DiLiGenT Benchmark Test Dataset. We further evaluated our model on the test dataset of the DiLiGenT benchmark, with the ground-truth normal maps withheld by the original authors (see. Table 3). Similar to the results on the main dataset, PS-FCN outperformed other methods on the test dataset. More results of the other methods can be found on the benchmark websiteFootnote 3 for comparison.

Table 3. Comparison of results on the DiLiGenT benchmark test dataset. The numbers represent the MAE (the lower the better).

Uncalibrated Photometric Stereo Extension. PS-FCN can be easily extended to handle uncalibrated photometric stereo by simply removing the light directions from the input. To verify the potential of our framework towards uncalibrated photometric stereo, we trained an uncalibrated variant of our model, denoted as UPS-FCN, taking only images as input (note that we assume the images were normalized by the light intensities). UPS-FCN was trained on both synthetic datasets using 32 image-light pairs as input. We compared our UPS-FCN with the existing uncalibrated methods. The results are reported in Table 4, our UPS-FCN outperformed existing methods in terms of the average MAE, which demonstrates the effectiveness and flexibility of our model.

Table 4. Comparison of results for uncalibrated photometric stereo on the DiLiGenT benchmark main dataset. The numbers represent the MAE (the lower the better).

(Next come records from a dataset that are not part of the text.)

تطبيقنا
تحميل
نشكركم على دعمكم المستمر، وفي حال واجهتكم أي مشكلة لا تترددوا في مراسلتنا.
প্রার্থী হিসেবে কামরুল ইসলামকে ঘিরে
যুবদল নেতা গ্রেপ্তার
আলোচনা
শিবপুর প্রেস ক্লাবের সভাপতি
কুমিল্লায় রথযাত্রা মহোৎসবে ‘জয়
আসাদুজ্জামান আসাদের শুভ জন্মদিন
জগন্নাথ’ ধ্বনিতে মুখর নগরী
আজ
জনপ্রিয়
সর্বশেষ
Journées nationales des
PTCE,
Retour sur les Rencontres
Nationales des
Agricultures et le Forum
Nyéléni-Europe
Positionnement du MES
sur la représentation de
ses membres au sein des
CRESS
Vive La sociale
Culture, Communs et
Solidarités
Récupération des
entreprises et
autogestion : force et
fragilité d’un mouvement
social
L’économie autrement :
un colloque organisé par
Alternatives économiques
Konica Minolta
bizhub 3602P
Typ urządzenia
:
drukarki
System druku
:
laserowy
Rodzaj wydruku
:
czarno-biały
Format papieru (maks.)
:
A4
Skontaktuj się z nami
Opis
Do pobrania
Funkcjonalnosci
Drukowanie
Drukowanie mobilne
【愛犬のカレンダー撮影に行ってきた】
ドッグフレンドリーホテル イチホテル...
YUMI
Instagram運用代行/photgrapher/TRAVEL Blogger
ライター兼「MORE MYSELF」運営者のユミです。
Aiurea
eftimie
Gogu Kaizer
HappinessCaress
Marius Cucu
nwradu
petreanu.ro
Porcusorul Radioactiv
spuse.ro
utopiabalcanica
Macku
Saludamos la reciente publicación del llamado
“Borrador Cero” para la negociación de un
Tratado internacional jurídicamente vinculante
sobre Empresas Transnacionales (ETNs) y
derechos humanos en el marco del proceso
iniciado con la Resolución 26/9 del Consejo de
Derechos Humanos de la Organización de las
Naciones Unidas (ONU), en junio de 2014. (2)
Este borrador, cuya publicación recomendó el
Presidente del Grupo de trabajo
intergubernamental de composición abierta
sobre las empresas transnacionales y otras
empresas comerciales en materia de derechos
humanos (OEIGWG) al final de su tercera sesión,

6.4 Testing on Other Real Datasets

Due to absence of ground-truth normal maps, we qualitatively evaluated our best-performing model PS-FCN (B+S+32) on the Gourd&Apple dataset [14] and the Light Stage Data Gallery [15]. Figure 8 shows the estimated normal maps and surfaces reconstructed using [41]. The reconstructed surfaces convincingly reflect the shapes of the objects, demonstrating the accuracy of the normal maps predicted by PS-FCN.

Fig. 8.
figure 8

Qualitative results for the Gourd&Apple dataset and Light Stage Data Gallery. For each shape, a sample input image, the estimated normal map, and two views of the reconstructed surfaces are shown. (Best viewed in PDF with zoom.)

7 Conclusions

In this paper, we have proposed a flexible deep fully convolutional network, called PS-FCN, that accepts an arbitrary number of images and their associated light directions as input and regresses an accurate normal map. Our PS-FCN does not require a pre-defined set of light directions during training and testing, and allows the light directions used in testing different from that used in training. It can handle multiple images and light directions in an order-agnostic manner. In order to train PS-FCN, two synthetic datasets with various realistic shapes and materials have been created. After training, PS-FCN can generalize well on challenging real datasets. In addition, PS-FCN can be easily extended to handle uncalibrated photometric stereo. Results on diverse real datasets have clearly shown that PS-FCN outperforms previous calibrated photometric stereo methods, and promising results have been achieved in uncalibrated scenario.